Het bereiken van vooruitgang is en blijft in de eerste plaats de verantwoordelijkheid van de overheden van de landen in de Sahel zelf. De relatie met de Sahellanden is – zoals verwoord in de Afrikastrategie – gestoeld op gelijkwaardigheid, het respecteren van verschillende belangen en het zoeken naar gedeelde belangen. Nederland werkt daarom zoveel mogelijk op basis van vraaggestuurdheid en blijft waar mogelijk in gesprek met centrale en decentrale overheden. Nederland heeft belangen op het gebied van geopolitiek, veiligheid, migratie en duurzame ontwikkeling in de Sahel en moet zich, ondanks de volatiele politieke en veiligheidssituatie, verhouden tot deze landen om deze belangen te blijven behartigen.

In situaties waar niet-democratische autoriteiten de macht hebben overgenomen – zoals in Niger, Mali, Burkina Faso en Tsjaad – wil het kabinet enerzijds in gesprek blijven en vraaggestuurd werken, en maakt het kabinet zich anderzijds zorgen over mensenrechtenschendingen en destabilisering van democratieën in de regio. De Sahel kent oplopende geopolitieke spanningen, het zelfbewustzijn van de landen in de regio is toegenomen en internationale spelers zoals de Verenigde Staten, China, Rusland, Turkije en de Golfstaten opereren zichtbaarder in de regio. Landen die niet-gelijkgestemd zijn met Nederland, zoals Rusland, proberen hun invloed in de Sahel te vergroten. Zij ontplooien activiteiten die indruisen tegen onze waarden. Zo is in Mali de Russische Private Military Company Wagner Group actief, en worden in verschillende landen desinformatiecampagnes ontplooid om de situatie in de regio verder te beïnvloeden. Het kabinet keurt deze activiteiten af, maar heeft zich te verhouden tot deze ontwikkelingen, zonder Nederland buiten spel te zetten.
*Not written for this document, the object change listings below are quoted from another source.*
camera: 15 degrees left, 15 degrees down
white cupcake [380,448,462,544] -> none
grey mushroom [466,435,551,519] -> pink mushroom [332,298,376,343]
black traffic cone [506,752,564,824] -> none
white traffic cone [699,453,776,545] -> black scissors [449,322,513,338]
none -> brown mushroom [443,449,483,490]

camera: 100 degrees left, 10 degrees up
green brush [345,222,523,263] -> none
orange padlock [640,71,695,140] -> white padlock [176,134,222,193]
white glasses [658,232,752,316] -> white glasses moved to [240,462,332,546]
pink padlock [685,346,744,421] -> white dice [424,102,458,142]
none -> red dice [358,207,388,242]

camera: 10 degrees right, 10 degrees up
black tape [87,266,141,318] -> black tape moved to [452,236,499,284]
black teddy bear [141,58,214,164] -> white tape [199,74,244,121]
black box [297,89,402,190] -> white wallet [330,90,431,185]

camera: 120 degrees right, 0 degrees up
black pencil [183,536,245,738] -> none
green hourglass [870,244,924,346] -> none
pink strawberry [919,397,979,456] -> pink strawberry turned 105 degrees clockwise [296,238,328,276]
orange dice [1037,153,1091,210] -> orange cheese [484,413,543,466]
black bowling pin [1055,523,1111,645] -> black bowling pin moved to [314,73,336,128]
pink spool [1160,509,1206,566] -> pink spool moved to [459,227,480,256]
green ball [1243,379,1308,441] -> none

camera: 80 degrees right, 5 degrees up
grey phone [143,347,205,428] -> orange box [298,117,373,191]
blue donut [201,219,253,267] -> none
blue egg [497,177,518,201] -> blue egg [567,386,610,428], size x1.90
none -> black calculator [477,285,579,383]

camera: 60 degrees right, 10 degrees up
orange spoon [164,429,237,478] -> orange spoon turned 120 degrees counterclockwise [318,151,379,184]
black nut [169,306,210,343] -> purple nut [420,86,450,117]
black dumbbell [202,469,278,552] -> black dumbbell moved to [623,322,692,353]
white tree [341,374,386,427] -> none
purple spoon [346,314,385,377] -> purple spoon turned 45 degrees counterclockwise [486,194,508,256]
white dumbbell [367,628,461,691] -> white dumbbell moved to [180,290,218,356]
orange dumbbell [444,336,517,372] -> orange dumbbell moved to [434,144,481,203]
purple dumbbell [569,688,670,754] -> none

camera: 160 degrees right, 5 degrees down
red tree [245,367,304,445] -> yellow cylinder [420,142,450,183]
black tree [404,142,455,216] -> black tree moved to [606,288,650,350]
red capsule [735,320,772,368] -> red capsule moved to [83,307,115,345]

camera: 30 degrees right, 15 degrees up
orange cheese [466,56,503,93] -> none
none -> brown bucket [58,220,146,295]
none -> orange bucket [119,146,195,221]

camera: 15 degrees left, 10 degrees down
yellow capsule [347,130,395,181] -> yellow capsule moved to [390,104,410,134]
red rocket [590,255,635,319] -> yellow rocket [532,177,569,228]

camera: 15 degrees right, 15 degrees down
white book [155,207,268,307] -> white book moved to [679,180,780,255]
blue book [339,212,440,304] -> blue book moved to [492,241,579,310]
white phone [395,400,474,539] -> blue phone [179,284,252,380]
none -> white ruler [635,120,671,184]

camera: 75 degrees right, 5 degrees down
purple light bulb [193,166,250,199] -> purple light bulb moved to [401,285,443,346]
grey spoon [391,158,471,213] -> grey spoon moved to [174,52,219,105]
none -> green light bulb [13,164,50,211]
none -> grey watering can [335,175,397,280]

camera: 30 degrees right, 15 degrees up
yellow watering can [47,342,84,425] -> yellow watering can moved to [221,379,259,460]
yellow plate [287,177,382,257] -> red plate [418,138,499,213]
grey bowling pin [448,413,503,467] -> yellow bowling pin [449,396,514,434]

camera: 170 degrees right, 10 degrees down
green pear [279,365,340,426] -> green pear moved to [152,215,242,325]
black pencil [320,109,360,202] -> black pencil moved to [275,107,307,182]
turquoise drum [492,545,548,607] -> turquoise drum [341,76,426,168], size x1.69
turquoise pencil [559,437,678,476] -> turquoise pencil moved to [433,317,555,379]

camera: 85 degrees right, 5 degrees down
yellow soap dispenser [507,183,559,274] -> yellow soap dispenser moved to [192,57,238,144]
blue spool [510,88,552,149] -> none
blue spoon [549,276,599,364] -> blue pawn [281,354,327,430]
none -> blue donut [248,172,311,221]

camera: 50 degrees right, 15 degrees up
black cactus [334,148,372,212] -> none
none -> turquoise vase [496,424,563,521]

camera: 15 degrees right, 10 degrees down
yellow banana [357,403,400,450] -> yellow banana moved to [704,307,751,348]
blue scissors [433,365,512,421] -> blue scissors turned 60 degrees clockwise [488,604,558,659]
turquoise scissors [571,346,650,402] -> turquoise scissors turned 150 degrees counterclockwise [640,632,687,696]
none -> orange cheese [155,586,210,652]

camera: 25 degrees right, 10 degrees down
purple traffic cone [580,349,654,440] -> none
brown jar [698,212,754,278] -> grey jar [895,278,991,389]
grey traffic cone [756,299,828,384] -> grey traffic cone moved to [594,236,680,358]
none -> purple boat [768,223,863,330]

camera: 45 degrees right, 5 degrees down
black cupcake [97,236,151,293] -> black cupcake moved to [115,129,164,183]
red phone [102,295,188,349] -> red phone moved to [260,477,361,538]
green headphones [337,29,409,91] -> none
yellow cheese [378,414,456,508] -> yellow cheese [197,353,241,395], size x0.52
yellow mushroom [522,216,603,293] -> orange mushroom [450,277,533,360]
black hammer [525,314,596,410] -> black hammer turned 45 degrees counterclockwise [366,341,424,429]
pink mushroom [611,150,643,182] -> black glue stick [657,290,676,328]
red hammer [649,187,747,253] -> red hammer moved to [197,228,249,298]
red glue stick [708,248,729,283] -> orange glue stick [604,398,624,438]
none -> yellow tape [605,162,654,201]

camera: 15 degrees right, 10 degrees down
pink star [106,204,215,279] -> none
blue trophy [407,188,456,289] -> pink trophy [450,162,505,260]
Het is essentieel voor Nederland om, samen met gelijkgezinden, zolang mogelijk een betrokken partner te blijven – vooral van de bevolking in die landen – en landen niet de rug toe te keren, om te voorkomen dat er nog meer ruimte ontstaat voor andere, niet gelijkgestemde actoren. Tegelijkertijd zal Nederland een kritische dialoog blijven voeren en actief de internationale rechtsorde bevorderen om een terugkeer naar de democratische rechtsorde in deze landen te ondersteunen. Daarnaast is het van belang om te blijven investeren in de aanpak van grondoorzaken van extremisme en onveiligheid en waar mogelijk in de versterking van de veiligheidsstructuren in deze landen, opdat zij op de lange termijn beter in hun eigen veiligheid kunnen voorzien.


X Noot
1

Kamerstuk 36 045, nr. 166.

X Noot
2

Kamerstuk 21 501-28, nr. 256.

X Noot
3

Jaarverslag 2021 Inspectie Militaire Gezondheid, Jaarverslag Inspectie Militaire Gezondheidszorg 2021 | Jaarverslag | Rijksoverheid.nl., bijlage bij Kamerstuk 35 925 X, nr. 80.

X Noot
4

Schriftelijke vragen «Het sturen van clustermunitie door de VS naar Oekraïne» d.d. 13 juli 2023.

X Noot
5

Joop.nl, 7 augustus 2023, Voorkom een nieuwe Hiroshima, Voorkom een nieuwe Hiroshima – Joop – BNNVARA.